Le Quotidien du pharmacien.- Que pensez-vous des traitements de la sénescence ?
Pr Claude Jeandel.- Aucune molécule testée n’a suffisamment fait ses preuves et d’ailleurs, aucune n’a d’indication dans ce domaine. En revanche, aujourd’hui, on peut lutter efficacement contre les effets du vieillissement : en agissant sur les facteurs de risques dont la prévalence augmente avec l’âge : HTA, diabète, hypercholestérolémie, fibrillation atriale. Avec des traitements, on peut retarder l’apparition de ces pathologies et leurs complications dans le domaine cardiovasculaire, mais aussi neurologique. En effet, on sait, par exemple, que dans la maladie d’Alzheimer, un meilleur contrôle de l’HTA et du diabète retarde l’expression de la maladie.
La lutte contre les effets du vieillissement passe aussi par un bon équilibre alimentaire, par une activité physique adaptée et le maintien de liens sociaux. C’est en tout cas ce qui permet de suivre la meilleure trajectoire possible de vieillissement.
Quelles sont les différentes trajectoires de vieillissement ?
Il y en a très schématiquement trois. Tout d’abord, le vieillissement à haut niveau de fonction : les individus avancent en âge sans que le temps n’impacte leurs capacités fonctionnelles. Ces personnes atteignent 80 ou 90 ans, tandis que leurs capacités fonctionnelles demeurent efficientes.
La deuxième modalité résulte du fait que l'âge représente le principal facteur de risque de la plupart des comorbidités : dans ce cas, les sujets développent des pathologies qui vont impacter leurs capacités fonctionnelles, leur appareil locomoteur, leur système nerveux central, etc. On est dans un modèle d’avancée en âge avec perte de l’efficience des fonctions organiques, qui génère de la dépendance.

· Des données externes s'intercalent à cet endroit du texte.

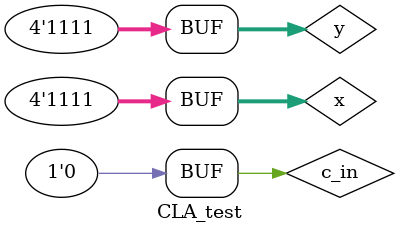
<source format=v>
`timescale 1ns / 1ps


module CLA_test;

	// Inputs
	reg [3:0] x;
	reg [3:0] y;
	reg c_in;

	// Outputs
	wire c_out;
	wire [3:0] sum;

	// Instantiate the Unit Under Test (UUT)
	CLA uut (
		.c_out(c_out), 
		.sum(sum), 
		.x(x), 
		.y(y), 
		.c_in(c_in)
	);

	initial begin
		// Initialize Inputs
		x = 4'b0000;
		y = 4'b0000;
		c_in = 0;
		// Wait 100 ns for global reset to finish
		#3.5;
      repeat(15)
		begin
		y = 4'b0000;
		repeat(15)
		begin
		#3.5;
		y = y + 4'b0001;
		end
		#3.5;
		x = x+4'b0001;
		end
		// Add stimulus here

	end
      
endmodule


</source>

Entre ces deux trajectoires, il y a l’avancée en âge avec fragilisation : les personnes ne sont plus sur la première trajectoire mais pas encore sur la deuxième. Elles voient leurs fonctions s’amoindrir et risquent de basculer vers le vieillissement avec comorbidités. Il faut identifier ces personnes au plus tôt, car on peut éviter ce changement de trajectoire dans la mesure où ce phénotype "fragilisation" est accessible aux mesures de prévention car réversible.
Que pensez-vous des entretiens de prévention destinés aux tranches d’âge de 18-25 ans, 45-50 ans, 60-65 ans, 70-75 ans ?
Ils sont fondamentaux et c’est à partir du bilan de 45-50 ans qu’il faut identifier les facteurs de risque au moment où ils apparaissent, ainsi que les changements de trajectoire. Attention : une fois le bilan réalisé, il devra se traduire par un plan de prévention, qui pourra comprendre la prise de médicaments pour mieux contrôler les facteurs de risque, des conseils diététiques ou une orientation vers une activité physique… Mais encore faudra-t-il que la personne accepte de respecter ce plan. Et c’est là un tout autre problème : celui de l’observance.